Color profiling for monitors-basic questions

Discussion in 'Digital Photography' started by macmesser, Nov 6, 2013.

  1. macmesser macrumors 6502a

    Joined:
    Aug 13, 2012
    Location:
    Long Island, NY USA
    #1
    Who here uses uses a third party solution for color profiling their monitor and what do you use? I use x-rite i1 Display Pro and it seems to do a good job with not too much fuss.

    I'm wondering if it's ok to change brightness and contrast settings once a profile is made without basically destroying the profile. Clearly, changing color balance would defeat the purpose of profiling but monitors and profiling devices now have the ability to measure ambient light and adjust brightness accordingly. I guess when such adjustments are made through the profiling software on the basis of ambient light measurement by the profiling device, the profile is being consulted. What about making a profile and then eyeballing brightness/contrast as lighting conditions change? Would it be good enough to note brightness and contrast settings and use them as benchmarks? They could then be restored if desired and it seems that as long as color balance has not been changed things should be OK.
     
  2. blanka macrumors 68000

    Joined:
    Jul 30, 2012
    #2
    With most serious monitors being calibrated under ∂E 2-3 to either or both sRGB and AdobeRGB, I just pop OSX in the same profile and go to work.
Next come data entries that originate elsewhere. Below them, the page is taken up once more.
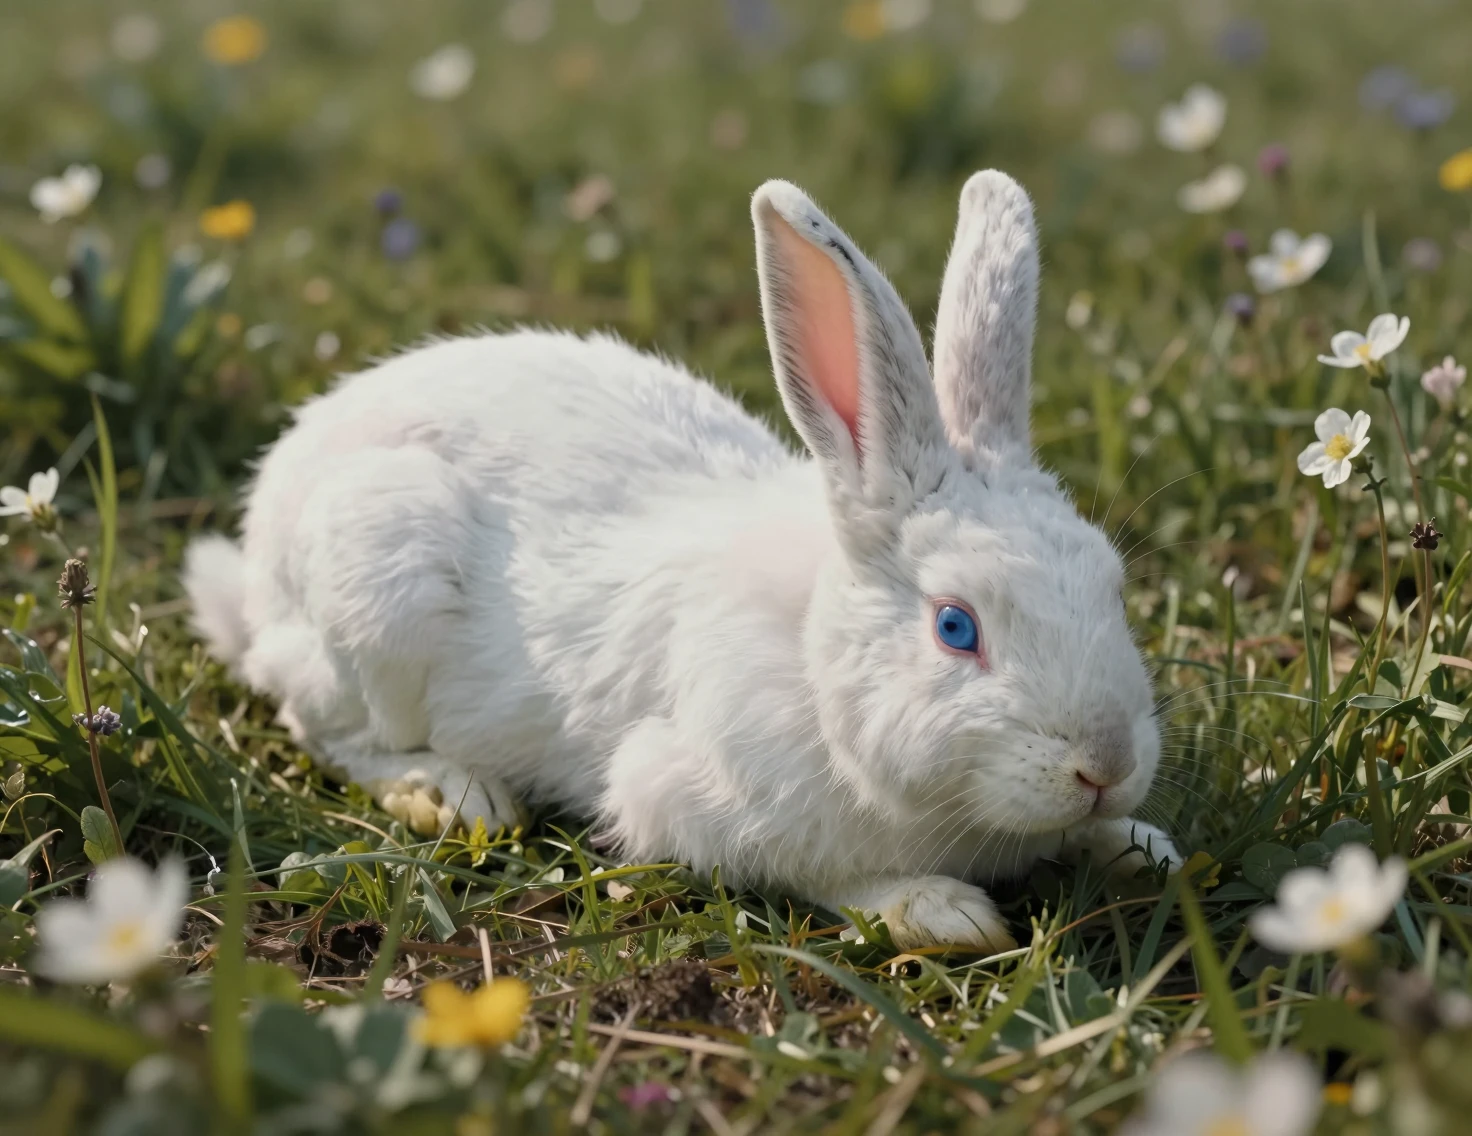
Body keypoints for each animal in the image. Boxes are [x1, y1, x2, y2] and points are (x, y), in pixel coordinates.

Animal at [184, 171, 1178, 951]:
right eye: (955, 626)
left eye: (1113, 584)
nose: (1104, 764)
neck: (816, 665)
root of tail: (258, 567)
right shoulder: (688, 798)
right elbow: (822, 876)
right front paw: (940, 914)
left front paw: (1142, 847)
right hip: (378, 589)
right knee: (330, 728)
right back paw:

The risk of messing up your workflow with custom profiles is much higher than having the final 1-2 ∂E spot on.
     
  3. Apple fanboy macrumors P6

    Apple fanboy

    Joined:
    Feb 21, 2012
    Location:
    Behind the Lens, UK
    #3
    Ideally you should control the ambient lighting in the room you are editing in so it is consistent throughout the day. By changing the brightness you are changing the profile. The i1 Display will measure ambient lighting and make adjustments through out the day to suit (if you leave it plugged in) but it wouldn't be how I control my workflow. Think about some blinds or a monitor hood if overhead or sunlight is causing issues.